Maury. His name repeated in her mind. Maury. Maury. Maury. As if to affix it there for good. As if to emboss it on the old leather of her weary brain. And then it mixes with another name. Malcolm. Again Malcolm. Always Malcolm. So many things stored up for later. So many things to look at and think about when it’s quiet.


Then she turns away and runs out the front door, one, two, three, four full steps before she sees the girl standing in front of her.

It doesn’t register until it’s too late.

It’s Millie. Mutant girl. Inheritor of the earth. Millie with teeth like shovels, a grotesque overgrown child, like a doll grown taller than Temple herself, her skin ripped at the joints and peeled back entirely from one hand—as though her insides were growing faster than her outside.

She’s still wearing the same checkered dress as the last time Temple saw her. And her voice, huffing and inarticulate, groaning and bovine:

I’m gon kill you.

She’s holding something in her hand, pointed in an awkward underhand at Temple.

Only after Temple hears the shot does she realize it’s a gun.

Temple stops and falls to her knees on the still wet and overgrown grass of the front lawn.

Something’s wrong. It’s the kind of wrong you feel all the way through you. She feels it in her toes, and behind her eyes, and in her knees, which are already wet from the moisture absorbing through her pants, and in deeper places still.

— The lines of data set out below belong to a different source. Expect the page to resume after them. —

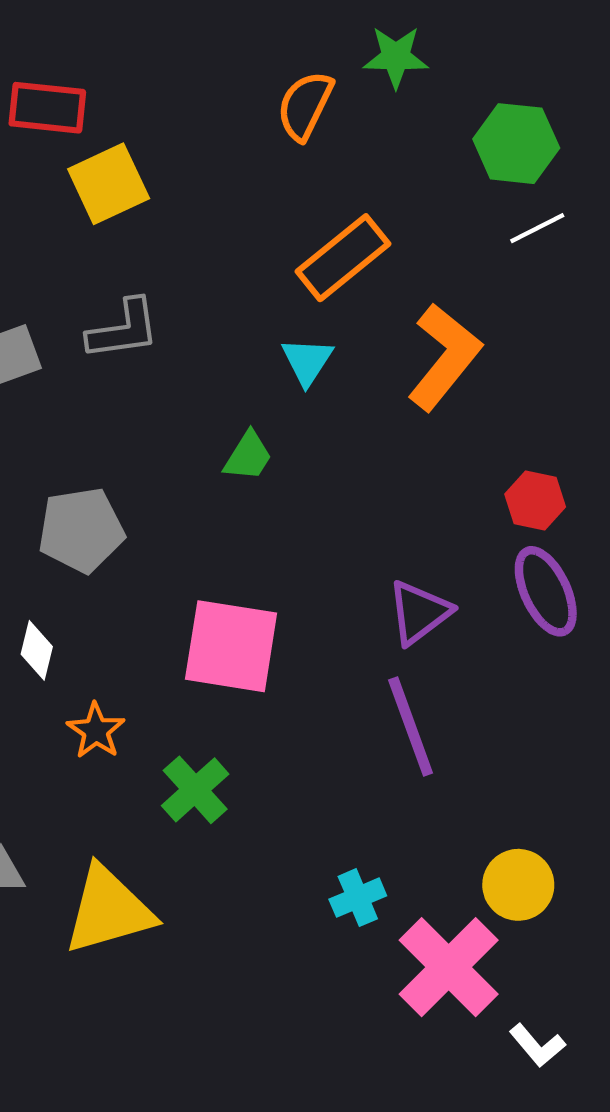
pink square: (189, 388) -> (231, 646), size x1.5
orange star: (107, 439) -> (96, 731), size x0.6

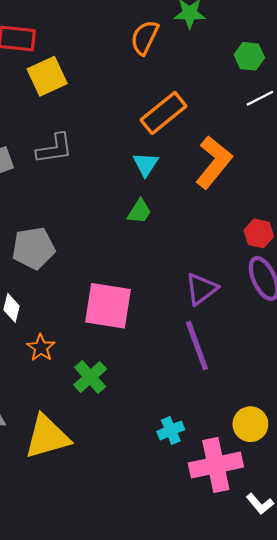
green hexagon: (516, 144) -> (249, 56), size x0.7
green trapezoid: (248, 456) -> (139, 211), moved
pink cross: (449, 967) -> (216, 465), turned 33

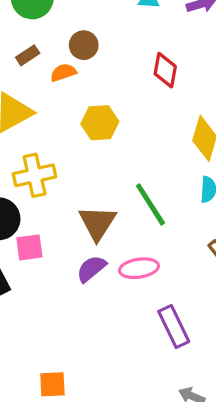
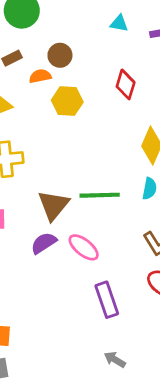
yellow hexagon: (100, 123) -> (67, 101), moved
green line: (150, 204) -> (100, 195), turned -66
pink ellipse: (139, 268) -> (84, 247), turned 40

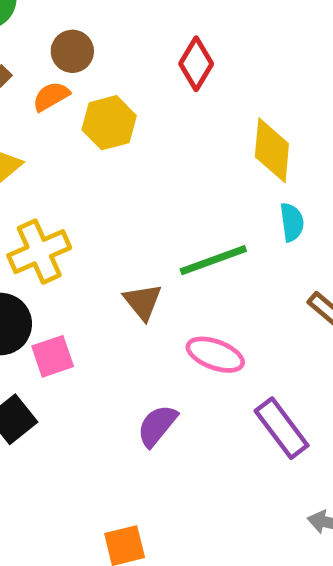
red diamond: (126, 84) -> (196, 64), turned 32
brown triangle: (53, 205) -> (143, 302), size x0.7
purple semicircle: (44, 243) -> (157, 426), moved

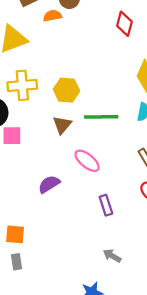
red diamond: (196, 64) -> (124, 24), turned -35
yellow hexagon: (109, 123) -> (66, 90), moved
purple rectangle: (282, 428) -> (106, 205), size x0.7

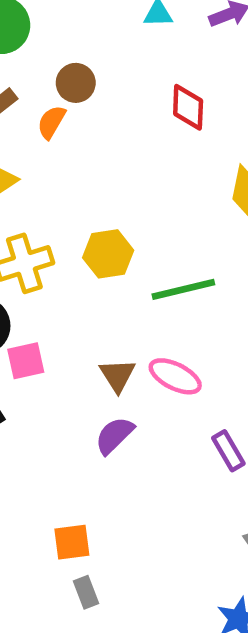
orange semicircle: (52, 16) -> (51, 122), turned -36
brown triangle: (62, 125) -> (117, 375), moved

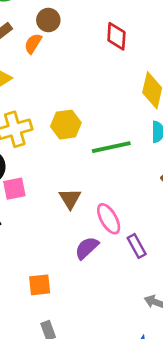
pink ellipse: (175, 376) -> (109, 219), moved, turned 32
purple semicircle: (114, 435) -> (87, 248), moved
orange square: (72, 542) -> (40, 285), moved

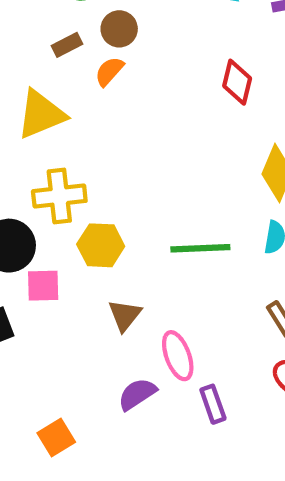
brown circle: (48, 20) -> (119, 29), moved
yellow hexagon: (66, 125) -> (101, 245), moved
orange square: (40, 285) -> (56, 437), turned -35

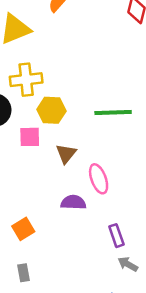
pink square: (43, 286) -> (30, 137), moved
purple semicircle: (137, 394) -> (73, 202), turned 35
purple rectangle: (213, 404) -> (116, 236), moved

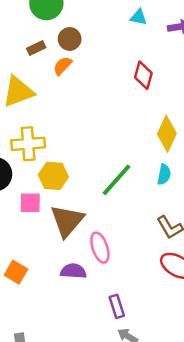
green line: (113, 112) -> (117, 180), turned -48
brown triangle: (66, 154) -> (67, 221), size x1.6
orange square: (23, 229) -> (16, 272), moved, turned -30

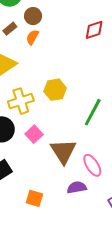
red diamond: (143, 75) -> (94, 30), turned 70
yellow hexagon: (53, 176) -> (55, 90), moved
pink square: (30, 203) -> (34, 134), moved, turned -30

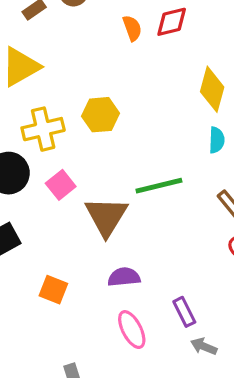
orange semicircle: (32, 37) -> (132, 28), moved, turned 126
green line: (93, 112) -> (159, 186), moved, turned 44
pink ellipse: (92, 165) -> (132, 330), moved

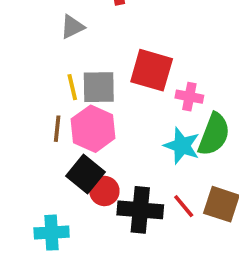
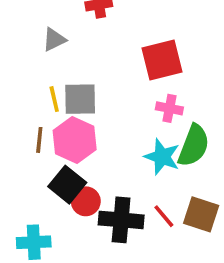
red square: (152, 70) -> (162, 60), moved, turned -30

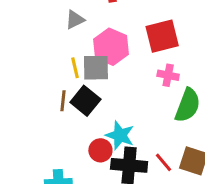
pink hexagon: (75, 140) -> (111, 47), moved
cyan star: (162, 157) -> (120, 135), moved
black square: (67, 185) -> (85, 101), moved

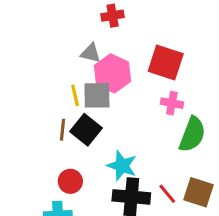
gray triangle: (75, 20) -> (91, 53), moved, turned 40
red square: (162, 36) -> (166, 63), turned 32
red circle: (100, 150) -> (70, 181), moved

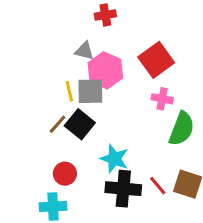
red square: (166, 63) -> (156, 60), turned 36
brown line: (63, 130) -> (57, 124), turned 36

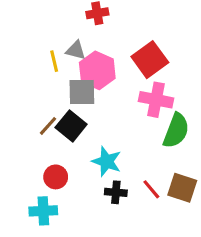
yellow line: (69, 91) -> (54, 61), moved
pink cross: (162, 99) -> (156, 100), size x1.5
black cross: (123, 189) -> (116, 192), size x0.6

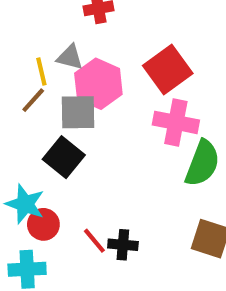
brown line: (48, 126) -> (33, 100), moved
cyan star: (107, 161) -> (25, 204), moved
red line: (151, 189) -> (94, 241), moved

Something’s wrong, and when she puts a hand to her chest and looks at her fingers, she knows what it is. There’s blood. She’s leaking out life through a hole. Here in the ghost town suburb of Point Comfort, Texas, she’s leaking away.

There is no pain—just travel.

On her knees, she stays still as a supplicant ready for communion. It is very quiet. All of a sudden, there is no hurry. There will be time for everything. For the breezes that blow and for the rainwater drying in the gutters, for Maury to find a place of safety in the world, for Malcolm to come back from the dead and ask her about birds and jets. For the big things too, things like beauty and vengeance and honor and righteousness and the grace of God and the slow spilling of the earth from day to night and back to day again.

It is spread out before her, compressed into one single moment. She will be able to see it all—if she can keep her sleepy eyes open.

It’s like a dream where she is. Like a dream where you find yourself underwater and you are panicked for a moment until you realize you no longer need to breathe, and you can stay under the surface forever.

She feels her body falling sideways to the ground. It happens slow—and she expects a crash that never comes because her mind is jumping and it doesn’t know which way is up anymore, like the moon above her and the fish below her and her in between floating, like on the surface of the river, floating between sea and sky, the world all skin, all meniscus, and she a part of it too.

Moses Todd told her if you lean over the rail at Niagara Falls it takes your breath away, like turning yourself inside out—and Lee the hunter told her that one time people used to stuff themselves in barrels and ride over the edge.

And she is there too, floating out over the edge of the falls, the roar of the water so deafening it’s like hearing nothing at all, like pillows in your ears, and the water exactly the temperature of your skin, like you are falling and the water is falling, and the water is just more of you, like everything is just more of you, just different configurations of the things that make you up.

She is there, and she’s sailing out and down over the falls, down and down, and it takes a long time because the falls are one of God’s great mysteries and so high they are higher than any building, and so she is held there, spinning in the air, her eyes closed because she’s spinning on the inside too, down and down.

She wonders will she ever hit the bottom, wonders will the splash ever come.

Maybe not—because God is a slick god, and he knows things about infinities. Infinities are warm places that never end. And they aren’t about good and evil, they’re just peaceful-like and calm, and they’re where all travelers go eventually, and they are round everywhere you look because you can’t have any edges in infinities.